» Records from a data source:
*** Begin section ***

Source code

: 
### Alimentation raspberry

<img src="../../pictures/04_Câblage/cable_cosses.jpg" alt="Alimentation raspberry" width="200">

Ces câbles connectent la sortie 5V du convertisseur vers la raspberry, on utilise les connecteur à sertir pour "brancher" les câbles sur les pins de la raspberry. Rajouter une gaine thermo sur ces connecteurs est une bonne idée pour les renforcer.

*** End section ***

» EXERCISE PROMPT: Make an exact transcription of all the records.

» YOUR RESPONSE:
Source code

: 
### Alimentation raspberry

<img src="../../pictures/04_Câblage/cable_cosses.jpg" alt="Alimentation raspberry" width="200">

Ces câbles connectent la sortie 5V du convertisseur vers la raspberry, on utilise les connecteur à sertir pour "brancher" les câbles sur les pins de la raspberry. Rajouter une gaine thermo sur ces connecteurs est une bonne idée pour les renforcer.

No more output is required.